[Stored records]
###
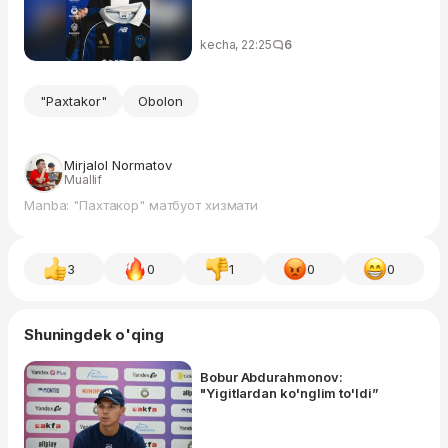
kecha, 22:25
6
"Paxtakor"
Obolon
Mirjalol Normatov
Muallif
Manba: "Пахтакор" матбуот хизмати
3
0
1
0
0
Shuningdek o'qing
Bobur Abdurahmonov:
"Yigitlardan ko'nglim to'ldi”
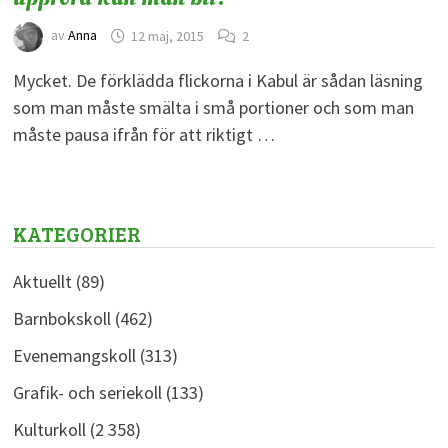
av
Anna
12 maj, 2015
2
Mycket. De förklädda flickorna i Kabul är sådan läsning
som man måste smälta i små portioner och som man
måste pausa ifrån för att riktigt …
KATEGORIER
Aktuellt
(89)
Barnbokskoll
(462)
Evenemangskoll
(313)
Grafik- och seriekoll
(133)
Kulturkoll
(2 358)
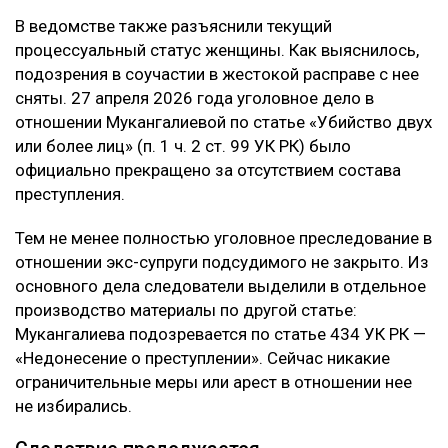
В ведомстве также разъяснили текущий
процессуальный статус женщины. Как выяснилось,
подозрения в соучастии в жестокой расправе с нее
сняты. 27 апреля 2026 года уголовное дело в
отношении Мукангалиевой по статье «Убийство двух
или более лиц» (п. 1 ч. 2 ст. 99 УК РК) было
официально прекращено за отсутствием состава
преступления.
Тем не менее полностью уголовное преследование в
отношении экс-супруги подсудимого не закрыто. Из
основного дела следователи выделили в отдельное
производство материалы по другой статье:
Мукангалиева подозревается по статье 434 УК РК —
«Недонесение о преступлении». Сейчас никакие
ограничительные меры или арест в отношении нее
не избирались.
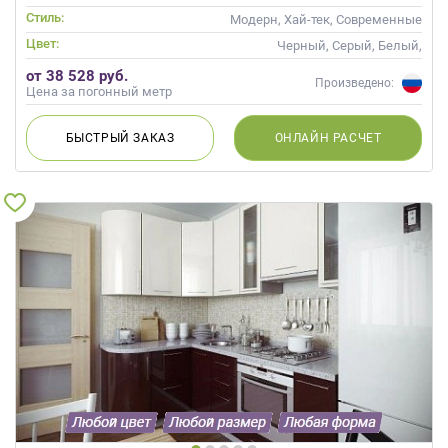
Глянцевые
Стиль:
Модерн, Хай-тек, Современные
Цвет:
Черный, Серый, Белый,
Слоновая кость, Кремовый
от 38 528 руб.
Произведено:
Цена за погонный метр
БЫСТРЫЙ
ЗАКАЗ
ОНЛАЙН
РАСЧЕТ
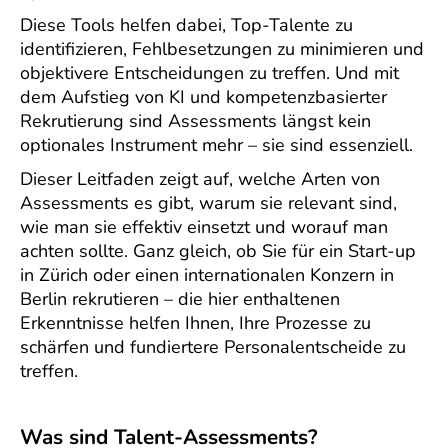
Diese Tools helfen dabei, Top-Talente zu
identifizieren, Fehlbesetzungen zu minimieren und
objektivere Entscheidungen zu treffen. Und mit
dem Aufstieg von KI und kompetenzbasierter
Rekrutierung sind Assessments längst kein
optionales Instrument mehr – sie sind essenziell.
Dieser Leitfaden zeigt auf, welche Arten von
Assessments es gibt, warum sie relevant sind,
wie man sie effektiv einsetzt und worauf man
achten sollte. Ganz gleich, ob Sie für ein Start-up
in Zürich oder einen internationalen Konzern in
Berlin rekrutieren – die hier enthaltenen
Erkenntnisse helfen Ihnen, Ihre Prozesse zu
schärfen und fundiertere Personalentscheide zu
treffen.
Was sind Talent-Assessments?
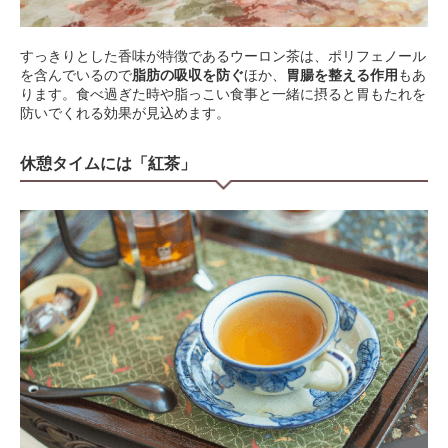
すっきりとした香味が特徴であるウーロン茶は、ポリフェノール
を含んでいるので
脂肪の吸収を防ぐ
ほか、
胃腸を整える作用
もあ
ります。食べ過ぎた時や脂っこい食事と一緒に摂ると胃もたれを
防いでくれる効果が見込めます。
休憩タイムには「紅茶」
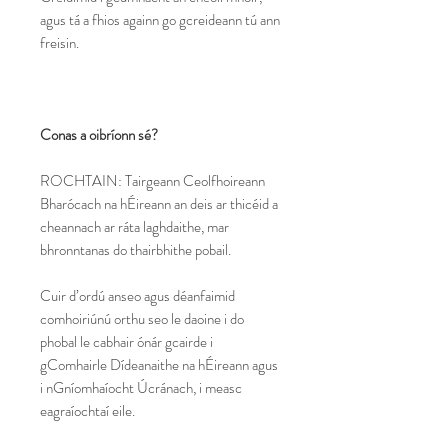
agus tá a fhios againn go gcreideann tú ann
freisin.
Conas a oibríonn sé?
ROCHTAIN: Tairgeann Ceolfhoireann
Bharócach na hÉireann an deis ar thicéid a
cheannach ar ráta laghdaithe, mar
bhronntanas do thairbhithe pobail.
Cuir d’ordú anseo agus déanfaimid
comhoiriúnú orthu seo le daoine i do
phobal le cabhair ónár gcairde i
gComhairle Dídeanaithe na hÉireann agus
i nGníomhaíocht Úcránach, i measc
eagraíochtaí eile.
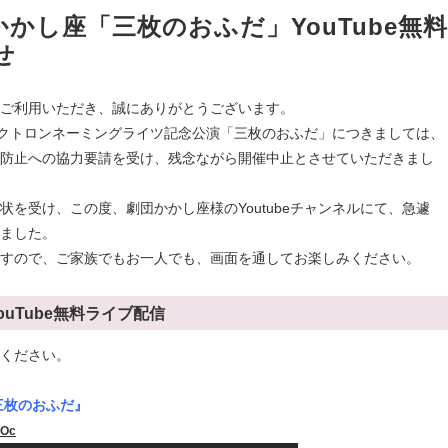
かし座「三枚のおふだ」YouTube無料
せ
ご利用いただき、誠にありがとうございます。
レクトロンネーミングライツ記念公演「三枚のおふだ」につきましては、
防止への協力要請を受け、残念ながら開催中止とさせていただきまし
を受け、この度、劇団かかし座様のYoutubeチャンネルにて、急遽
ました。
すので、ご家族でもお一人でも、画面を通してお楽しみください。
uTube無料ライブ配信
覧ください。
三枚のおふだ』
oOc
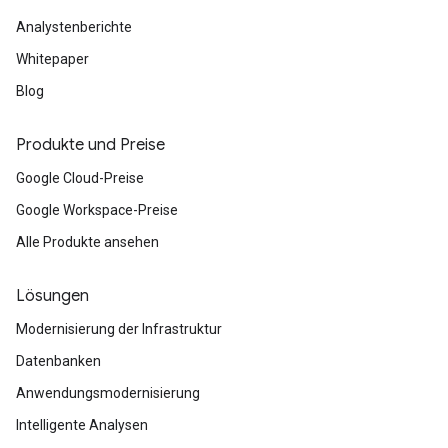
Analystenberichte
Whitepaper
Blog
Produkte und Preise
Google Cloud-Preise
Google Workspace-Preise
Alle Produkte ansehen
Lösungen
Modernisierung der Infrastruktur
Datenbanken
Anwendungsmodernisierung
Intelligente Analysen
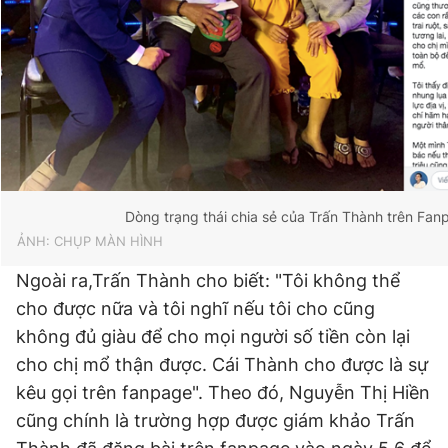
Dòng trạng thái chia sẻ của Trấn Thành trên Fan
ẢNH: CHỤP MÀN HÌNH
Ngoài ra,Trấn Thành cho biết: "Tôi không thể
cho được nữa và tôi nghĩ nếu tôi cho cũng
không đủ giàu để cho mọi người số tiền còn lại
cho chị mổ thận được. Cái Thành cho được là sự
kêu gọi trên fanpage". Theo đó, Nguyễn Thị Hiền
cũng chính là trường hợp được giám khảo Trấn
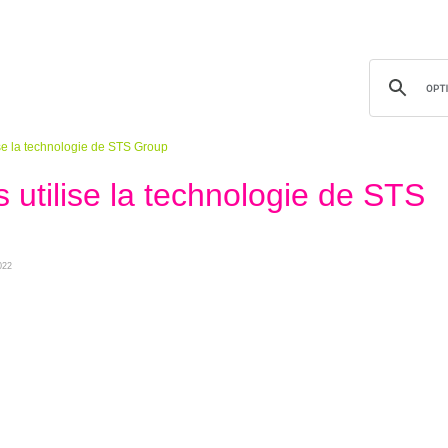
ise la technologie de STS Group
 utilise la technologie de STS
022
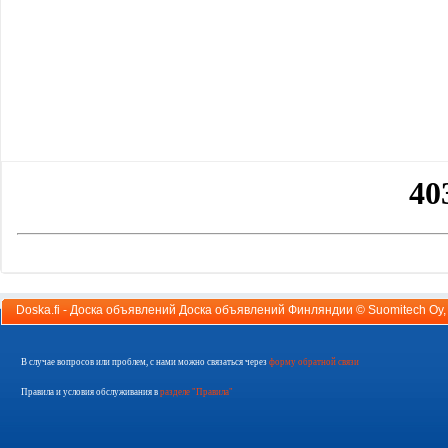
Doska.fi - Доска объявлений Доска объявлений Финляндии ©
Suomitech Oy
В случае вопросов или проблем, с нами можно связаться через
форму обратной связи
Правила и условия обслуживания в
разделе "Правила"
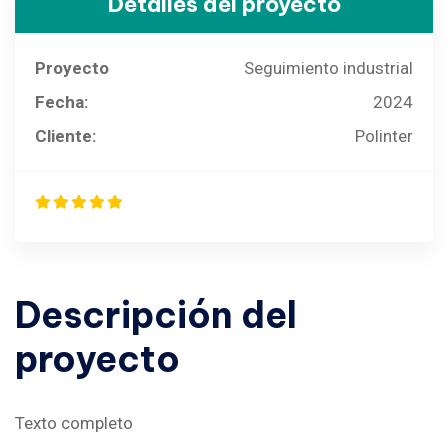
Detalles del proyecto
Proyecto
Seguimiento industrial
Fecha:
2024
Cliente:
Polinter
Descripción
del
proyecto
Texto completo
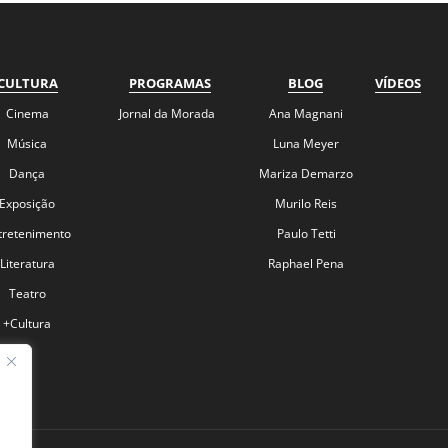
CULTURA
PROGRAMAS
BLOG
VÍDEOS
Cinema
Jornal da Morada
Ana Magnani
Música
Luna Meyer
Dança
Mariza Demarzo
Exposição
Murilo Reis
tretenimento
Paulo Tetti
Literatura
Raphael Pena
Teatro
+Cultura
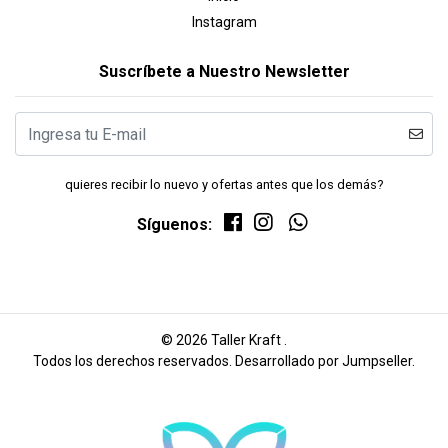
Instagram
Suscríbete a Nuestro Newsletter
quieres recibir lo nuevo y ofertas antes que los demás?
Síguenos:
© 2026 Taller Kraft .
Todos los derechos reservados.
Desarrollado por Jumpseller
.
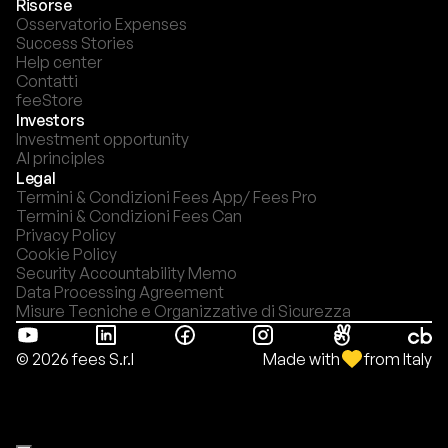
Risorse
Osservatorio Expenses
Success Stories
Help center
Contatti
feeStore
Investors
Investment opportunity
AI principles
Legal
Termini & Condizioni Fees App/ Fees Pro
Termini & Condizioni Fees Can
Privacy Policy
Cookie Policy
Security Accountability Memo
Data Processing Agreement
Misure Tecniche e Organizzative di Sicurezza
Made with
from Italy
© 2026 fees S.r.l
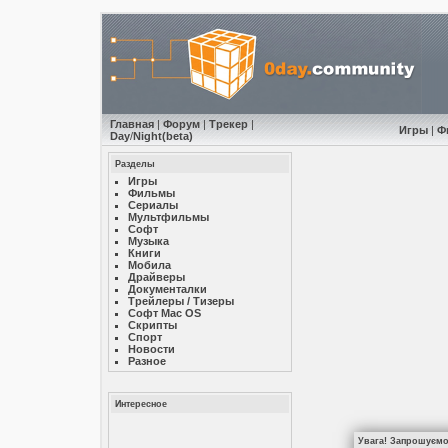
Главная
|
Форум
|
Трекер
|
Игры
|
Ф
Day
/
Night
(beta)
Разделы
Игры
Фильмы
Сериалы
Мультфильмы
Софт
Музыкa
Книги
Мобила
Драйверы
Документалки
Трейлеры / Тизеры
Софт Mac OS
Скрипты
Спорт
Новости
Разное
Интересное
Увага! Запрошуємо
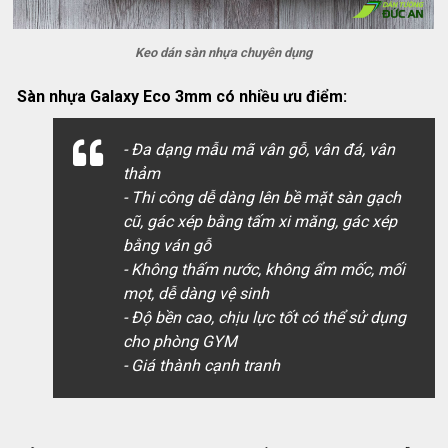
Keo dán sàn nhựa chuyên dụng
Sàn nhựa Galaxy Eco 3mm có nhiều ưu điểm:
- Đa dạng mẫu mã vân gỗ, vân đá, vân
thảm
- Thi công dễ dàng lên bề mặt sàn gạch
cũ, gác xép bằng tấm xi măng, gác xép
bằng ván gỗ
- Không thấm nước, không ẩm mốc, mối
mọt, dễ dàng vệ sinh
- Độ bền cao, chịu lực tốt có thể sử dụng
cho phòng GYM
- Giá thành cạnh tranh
###
_Your assignment_
Every line above should be repeated exactly; pictures stay out of the copy.

_Finished task_
kecha, 22:25
6
"Paxtakor"
Obolon
Mirjalol Normatov
Muallif
Manba: "Пахтакор" матбуот хизмати
3
0
1
0
0
Shuningdek o'qing
Bobur Abdurahmonov:
"Yigitlardan ko'nglim to'ldi”
av
Anna
12 maj, 2015
2
Mycket. De förklädda flickorna i Kabul är sådan läsning
som man måste smälta i små portioner och som man
måste pausa ifrån för att riktigt …
KATEGORIER
Aktuellt
(89)
Barnbokskoll
(462)
Evenemangskoll
(313)
Grafik- och seriekoll
(133)
Kulturkoll
(2 358)
В ведомстве также разъяснили текущий
процессуальный статус женщины. Как выяснилось,
подозрения в соучастии в жестокой расправе с нее
сняты. 27 апреля 2026 года уголовное дело в
отношении Мукангалиевой по статье «Убийство двух
или более лиц» (п. 1 ч. 2 ст. 99 УК РК) было
официально прекращено за отсутствием состава
преступления.
Тем не менее полностью уголовное преследование в
отношении экс-супруги подсудимого не закрыто. Из
основного дела следователи выделили в отдельное
производство материалы по другой статье:
Мукангалиева подозревается по статье 434 УК РК —
«Недонесение о преступлении». Сейчас никакие
ограничительные меры или арест в отношении нее
не избирались.
Глянцевые
Стиль:
Модерн, Хай-тек, Современные
Цвет:
Черный, Серый, Белый,
Слоновая кость, Кремовый
от 38 528 руб.
Произведено:
Цена за погонный метр
БЫСТРЫЙ
ЗАКАЗ
ОНЛАЙН
РАСЧЕТ
Diese Tools helfen dabei, Top-Talente zu
identifizieren, Fehlbesetzungen zu minimieren und
objektivere Entscheidungen zu treffen. Und mit
dem Aufstieg von KI und kompetenzbasierter
Rekrutierung sind Assessments längst kein
optionales Instrument mehr – sie sind essenziell.
Dieser Leitfaden zeigt auf, welche Arten von
Assessments es gibt, warum sie relevant sind,
wie man sie effektiv einsetzt und worauf man
achten sollte. Ganz gleich, ob Sie für ein Start-up
in Zürich oder einen internationalen Konzern in
Berlin rekrutieren – die hier enthaltenen
Erkenntnisse helfen Ihnen, Ihre Prozesse zu
schärfen und fundiertere Personalentscheide zu
treffen.
Was sind Talent-Assessments?
すっきりとした香味が特徴であるウーロン茶は、ポリフェノール
を含んでいるので
脂肪の吸収を防ぐ
ほか、
胃腸を整える作用
もあ
ります。食べ過ぎた時や脂っこい食事と一緒に摂ると胃もたれを
防いでくれる効果が見込めます。
休憩タイムには「紅茶」
agus tá a fhios againn go gcreideann tú ann
freisin.
Conas a oibríonn sé?
ROCHTAIN: Tairgeann Ceolfhoireann
Bharócach na hÉireann an deis ar thicéid a
cheannach ar ráta laghdaithe, mar
bhronntanas do thairbhithe pobail.
Cuir d’ordú anseo agus déanfaimid
comhoiriúnú orthu seo le daoine i do
phobal le cabhair ónár gcairde i
gComhairle Dídeanaithe na hÉireann agus
i nGníomhaíocht Úcránach, i measc
eagraíochtaí eile.
かし座「三枚のおふだ」YouTube無料
せ
ご利用いただき、誠にありがとうございます。
レクトロンネーミングライツ記念公演「三枚のおふだ」につきましては、
防止への協力要請を受け、残念ながら開催中止とさせていただきまし
を受け、この度、劇団かかし座様のYoutubeチャンネルにて、急遽
ました。
すので、ご家族でもお一人でも、画面を通してお楽しみください。
uTube無料ライブ配信
覧ください。
三枚のおふだ』
oOc
Analystenberichte
Whitepaper
Blog
Produkte und Preise
Google Cloud-Preise
Google Workspace-Preise
Alle Produkte ansehen
Lösungen
Modernisierung der Infrastruktur
Datenbanken
Anwendungsmodernisierung
Intelligente Analysen
Dòng trạng thái chia sẻ của Trấn Thành trên Fan
ẢNH: CHỤP MÀN HÌNH
Ngoài ra,Trấn Thành cho biết: "Tôi không thể
cho được nữa và tôi nghĩ nếu tôi cho cũng
không đủ giàu để cho mọi người số tiền còn lại
cho chị mổ thận được. Cái Thành cho được là sự
kêu gọi trên fanpage". Theo đó, Nguyễn Thị Hiền
cũng chính là trường hợp được giám khảo Trấn
ise la technologie de STS Group
 utilise la technologie de STS
022
Doska.fi - Доска объявлений Доска объявлений Финляндии ©
Suomitech Oy
В случае вопросов или проблем, с нами можно связаться через
форму обратной связи
Правила и условия обслуживания в
разделе "Правила"
Detalles del proyecto
Proyecto
Seguimiento industrial
Fecha:
2024
Cliente:
Polinter
Descripción
del
proyecto
Texto completo
CULTURA
PROGRAMAS
BLOG
VÍDEOS
Cinema
Jornal da Morada
Ana Magnani
Música
Luna Meyer
Dança
Mariza Demarzo
Exposição
Murilo Reis
tretenimento
Paulo Tetti
Literatura
Raphael Pena
Teatro
+Cultura
Instagram
Suscríbete a Nuestro Newsletter
quieres recibir lo nuevo y ofertas antes que los demás?
Síguenos:
© 2026 Taller Kraft .
Todos los derechos reservados.
Desarrollado por Jumpseller
.
Risorse
Osservatorio Expenses
Success Stories
Help center
Contatti
feeStore
Investors
Investment opportunity
AI principles
Legal
Termini & Condizioni Fees App/ Fees Pro
Termini & Condizioni Fees Can
Privacy Policy
Cookie Policy
Security Accountability Memo
Data Processing Agreement
Misure Tecniche e Organizzative di Sicurezza
Made with
from Italy
© 2026 fees S.r.l
Главная
|
Форум
|
Трекер
|
Игры
|
Ф
Day
/
Night
(beta)
Разделы
Игры
Фильмы
Сериалы
Мультфильмы
Софт
Музыкa
Книги
Мобила
Драйверы
Документалки
Трейлеры / Тизеры
Софт Mac OS
Скрипты
Спорт
Новости
Разное
Интересное
Увага! Запрошуємо
Keo dán sàn nhựa chuyên dụng
Sàn nhựa Galaxy Eco 3mm có nhiều ưu điểm:
- Đa dạng mẫu mã vân gỗ, vân đá, vân
thảm
- Thi công dễ dàng lên bề mặt sàn gạch
cũ, gác xép bằng tấm xi măng, gác xép
bằng ván gỗ
- Không thấm nước, không ẩm mốc, mối
mọt, dễ dàng vệ sinh
- Độ bền cao, chịu lực tốt có thể sử dụng
cho phòng GYM
- Giá thành cạnh tranh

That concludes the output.